First of all, I think a clothing guide for autistics is a good idea. It stands to reason that some of us who have never had an obsession related to fashion or clothing might not be aware of the basic social rules for dressing and selecting clothing.

I agree with this statement:

tharn wrote:
Clothing can be a powerful means of self-expression; knowing what messages you're sending is a skill that could potentially come in handy. *shrugs*


But I must point out that clothing sends different messages to different people. No matter what you wear, some people will love it, some will hate it, and some will be indifferent to it. In other words, what you wear will always attract some people and repel others. This is inevitable, but I have found there are two common ways to deal with it.

One approach is to design your outfits to attract people you are most likely to become friends with and repel people you are least likely to become friends with. This can be done in numerous different ways. The easiest method is to simply dress like your current friends or people you would like to have as friends, ideally putting your own spin on it so that you don't look like you're literally imitating other people. The advantage for people on the spectrum is that the clothes communicate for you, which helps if you're not very outgoing.

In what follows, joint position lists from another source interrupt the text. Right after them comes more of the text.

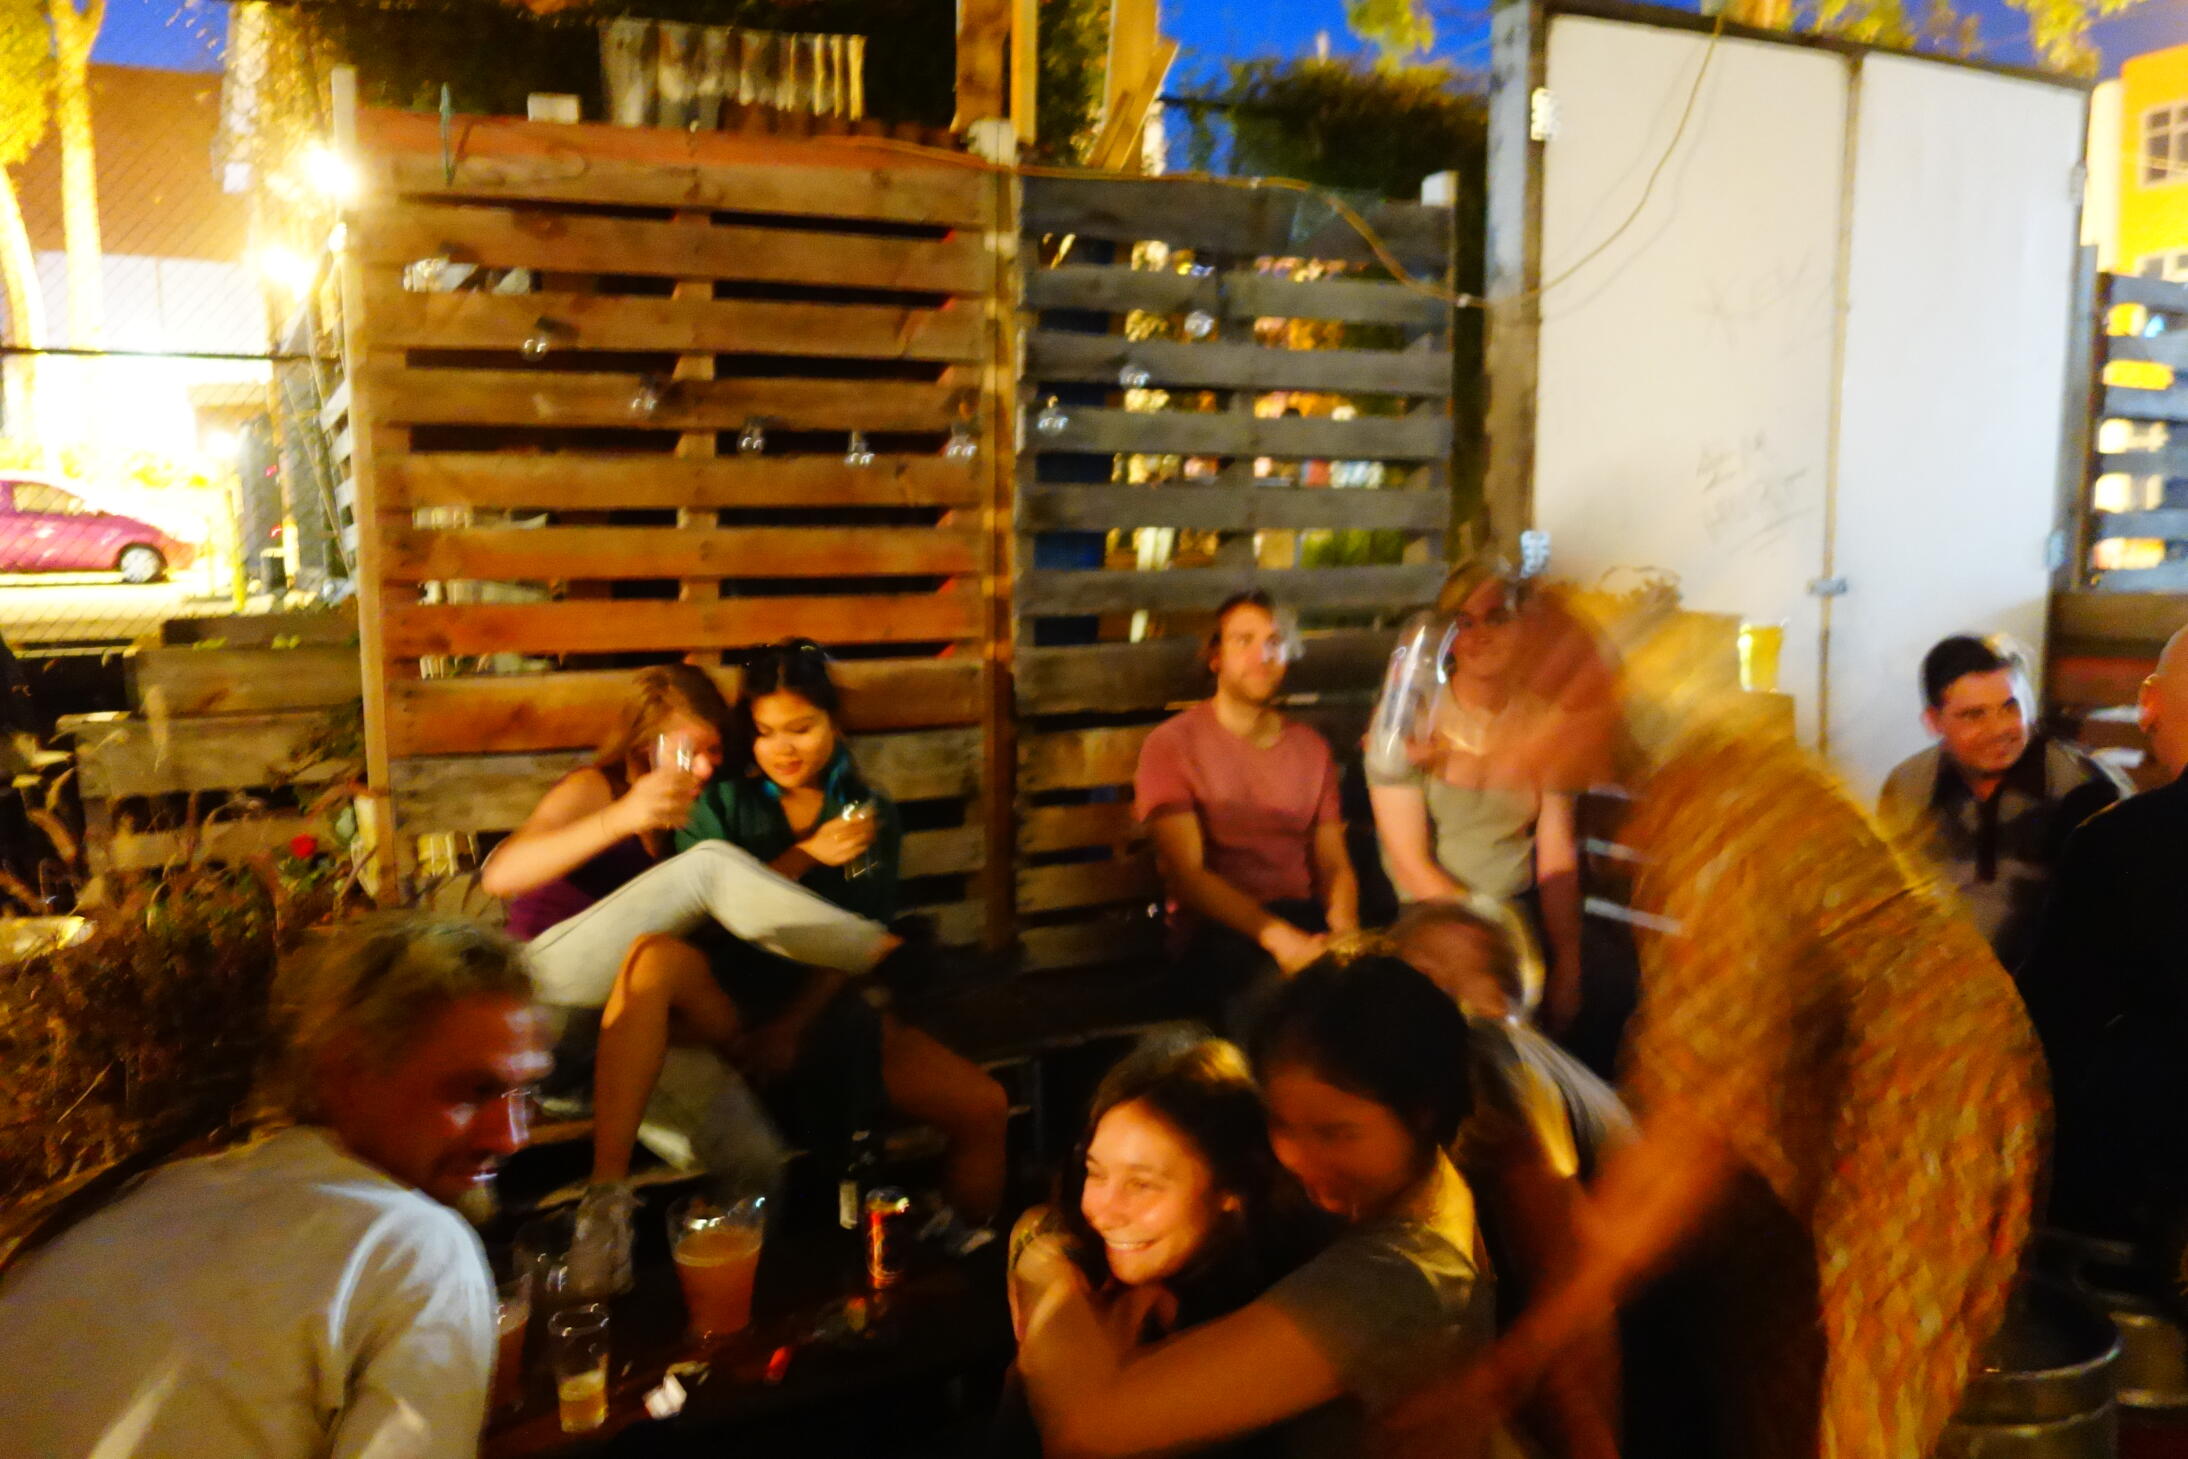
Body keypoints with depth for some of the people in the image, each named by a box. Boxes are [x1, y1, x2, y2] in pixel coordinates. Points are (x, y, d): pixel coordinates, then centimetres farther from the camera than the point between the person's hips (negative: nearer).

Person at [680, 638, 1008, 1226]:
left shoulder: (871, 814, 8)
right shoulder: (720, 801, 3)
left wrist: (793, 1024, -17)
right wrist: (805, 856, -16)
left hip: (832, 1012, 3)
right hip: (738, 1001, -2)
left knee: (984, 1108, -13)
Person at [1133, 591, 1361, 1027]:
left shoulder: (1311, 749, 18)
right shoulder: (1172, 743, 1)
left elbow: (1335, 865, 12)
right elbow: (1187, 873, -9)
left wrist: (1346, 936, -11)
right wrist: (1279, 937, -23)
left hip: (1305, 917, 5)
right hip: (1215, 933, -4)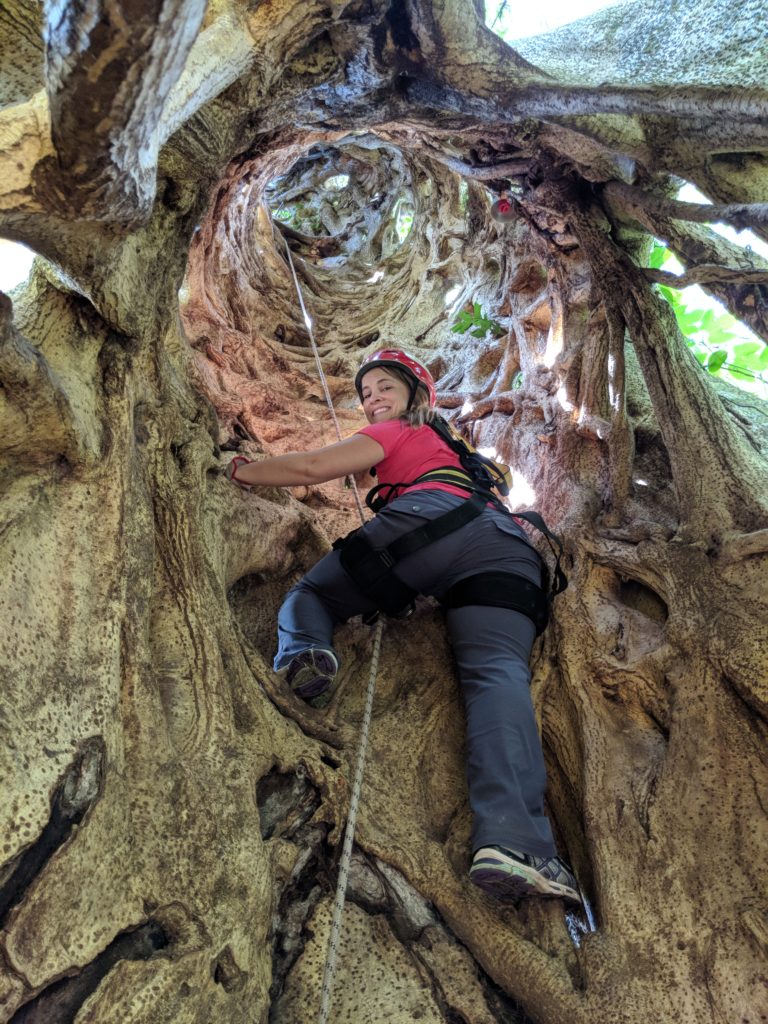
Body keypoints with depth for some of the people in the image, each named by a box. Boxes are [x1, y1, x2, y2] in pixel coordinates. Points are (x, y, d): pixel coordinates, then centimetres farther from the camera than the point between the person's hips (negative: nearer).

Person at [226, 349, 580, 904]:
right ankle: (513, 838, -41)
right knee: (498, 673, -18)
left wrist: (244, 471, 26)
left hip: (430, 518, -5)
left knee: (311, 592, 12)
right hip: (512, 548, 5)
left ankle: (303, 650, -22)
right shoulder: (455, 450, 45)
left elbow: (312, 467, 15)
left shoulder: (398, 433, 25)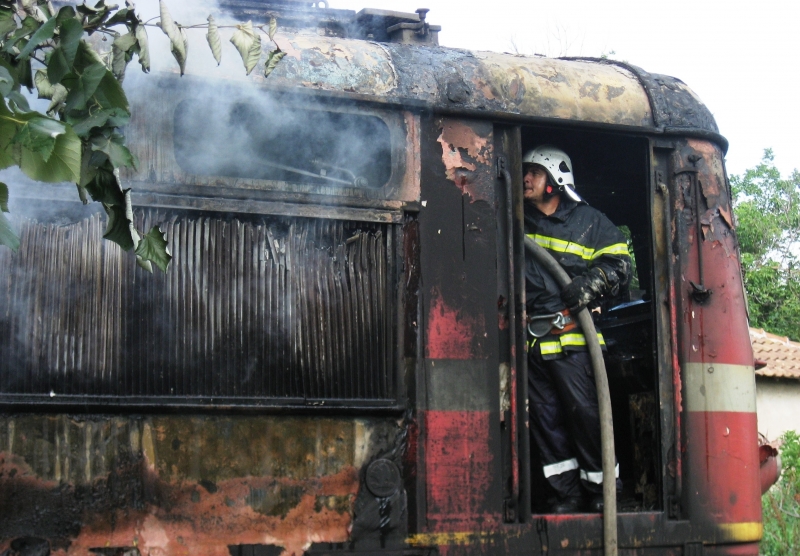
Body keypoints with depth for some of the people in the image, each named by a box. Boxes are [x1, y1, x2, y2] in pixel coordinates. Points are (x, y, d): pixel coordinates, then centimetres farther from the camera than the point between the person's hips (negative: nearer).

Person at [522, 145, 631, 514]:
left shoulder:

The other approach is to try to dress in a manner that is likely to offend as few people as possible. I can't say much about this approach because it does not come naturally to me - if I try to dress in a neutral and highly unoffensive manner, I think I look boring. However, I think this is the way in which most people dress. The advantage for people on the spectrum is that it's easy to dress this way and it can help you to avoid unwanted attention (of any kind).